■ Dataset records
(begin)

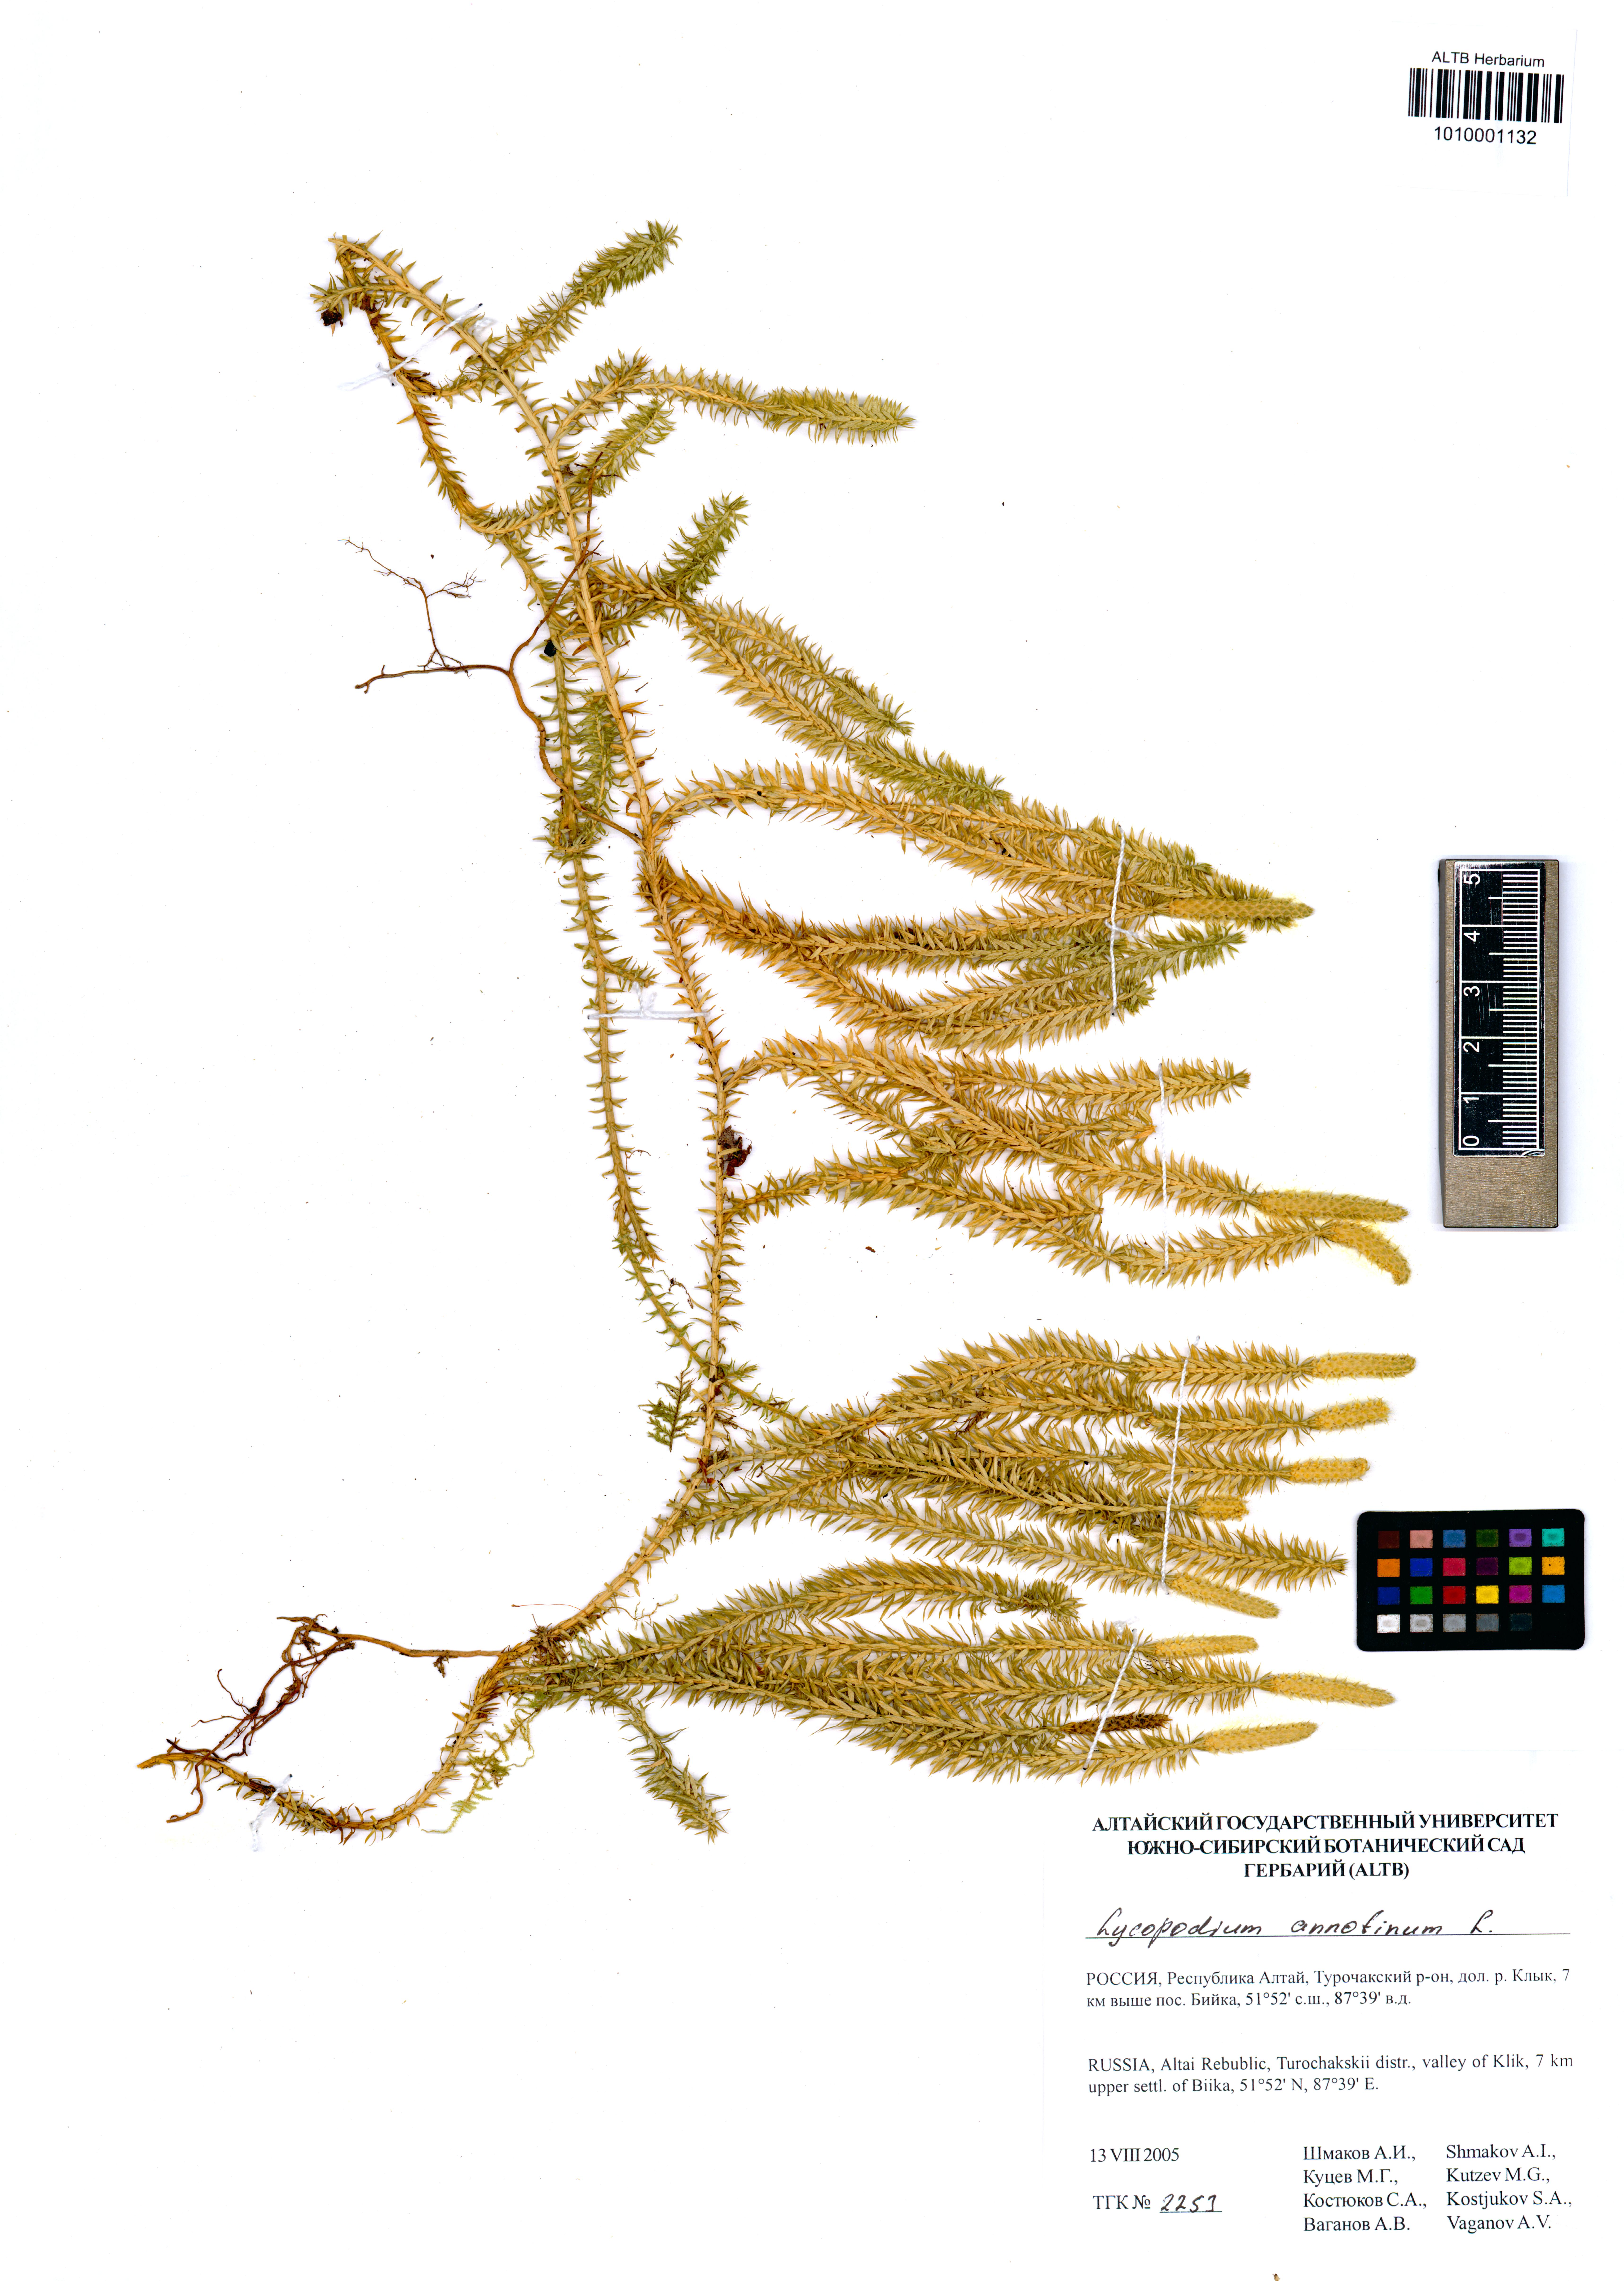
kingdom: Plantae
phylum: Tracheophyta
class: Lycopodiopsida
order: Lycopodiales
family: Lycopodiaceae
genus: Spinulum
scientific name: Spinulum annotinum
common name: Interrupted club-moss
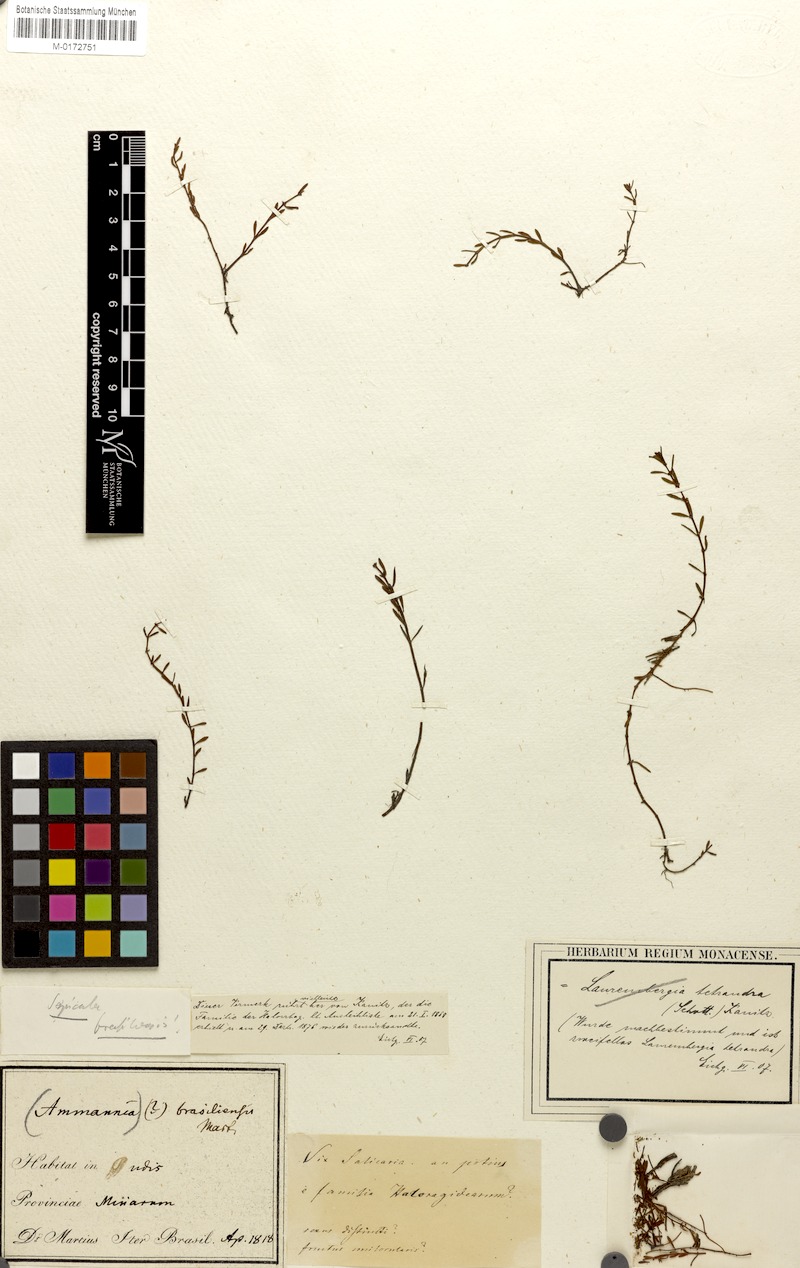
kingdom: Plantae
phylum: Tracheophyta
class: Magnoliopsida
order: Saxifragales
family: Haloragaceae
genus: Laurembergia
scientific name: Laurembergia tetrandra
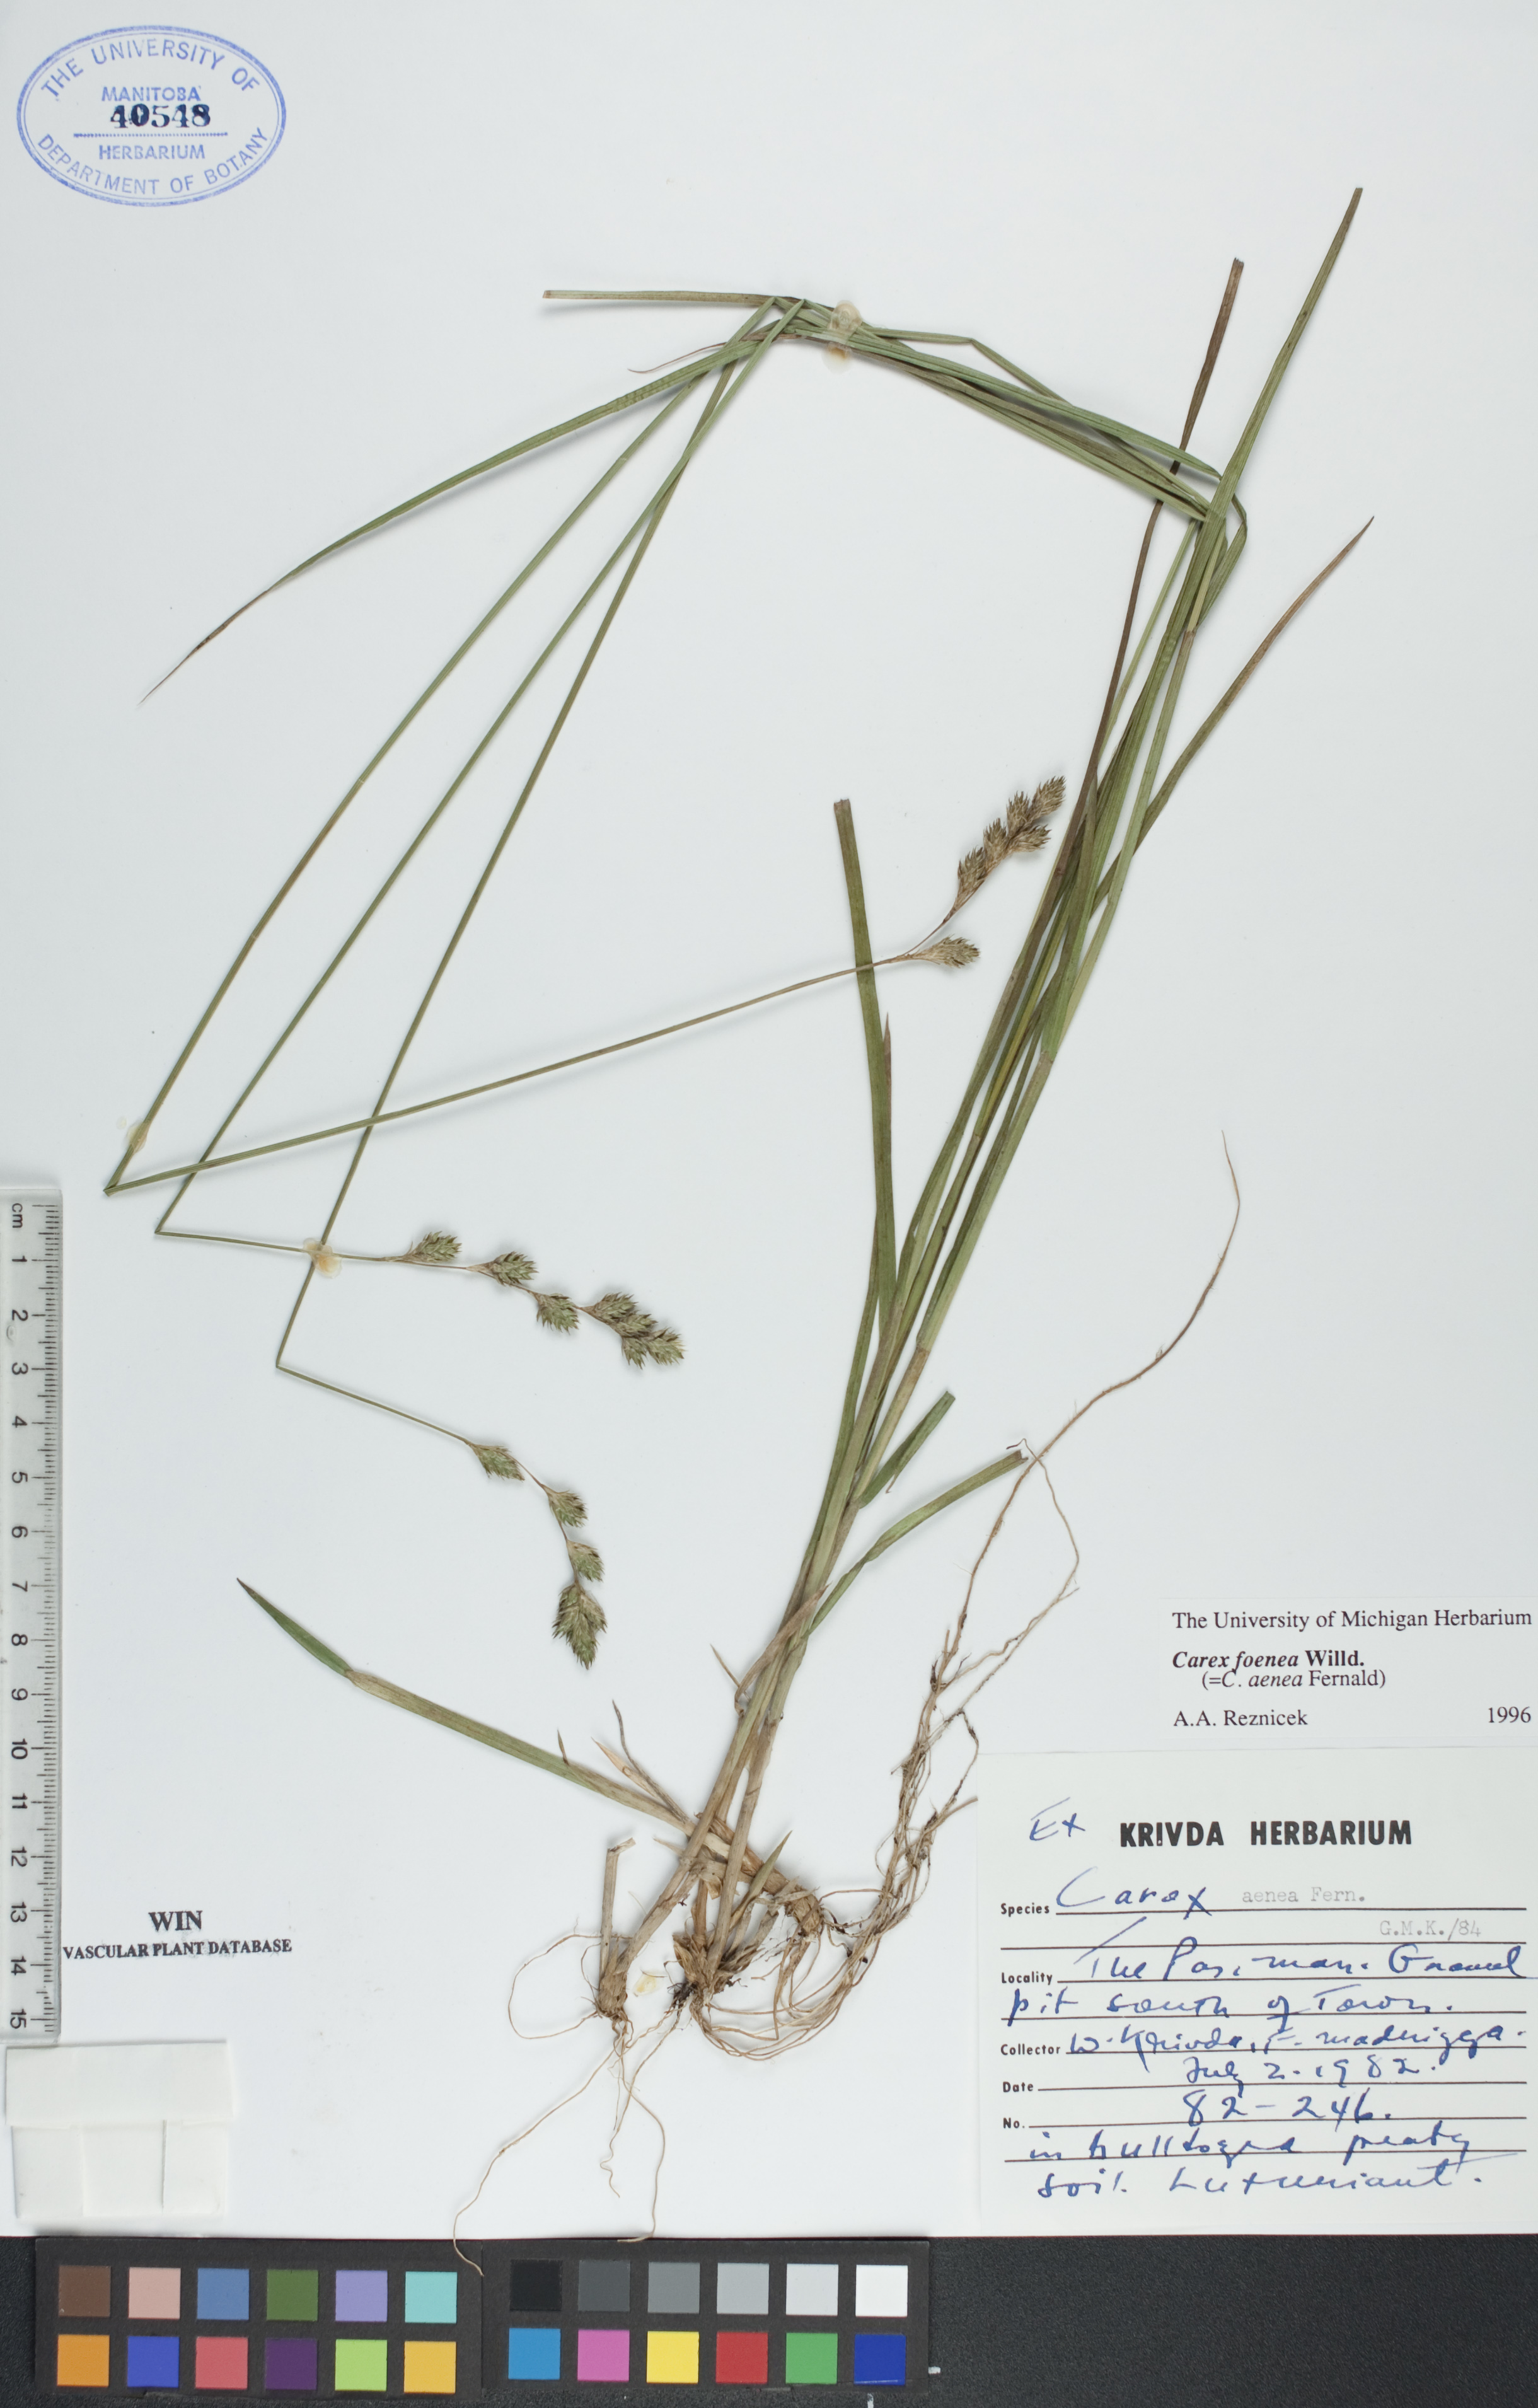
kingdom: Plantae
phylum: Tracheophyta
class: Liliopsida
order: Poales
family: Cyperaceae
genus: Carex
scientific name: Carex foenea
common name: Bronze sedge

(end)

■ WRITTEN REQUEST
Render every line of the data above as a JSON list of strings, one string per line, with blank lines omitted. Leave out the picture lines.

■ SOLUTION FOR THIS EXERCISE
[
  "kingdom: Plantae",
  "phylum: Tracheophyta",
  "class: Lycopodiopsida",
  "order: Lycopodiales",
  "family: Lycopodiaceae",
  "genus: Spinulum",
  "scientific name: Spinulum annotinum",
  "common name: Interrupted club-moss",
  "kingdom: Plantae",
  "phylum: Tracheophyta",
  "class: Magnoliopsida",
  "order: Saxifragales",
  "family: Haloragaceae",
  "genus: Laurembergia",
  "scientific name: Laurembergia tetrandra",
  "kingdom: Plantae",
  "phylum: Tracheophyta",
  "class: Liliopsida",
  "order: Poales",
  "family: Cyperaceae",
  "genus: Carex",
  "scientific name: Carex foenea",
  "common name: Bronze sedge"
]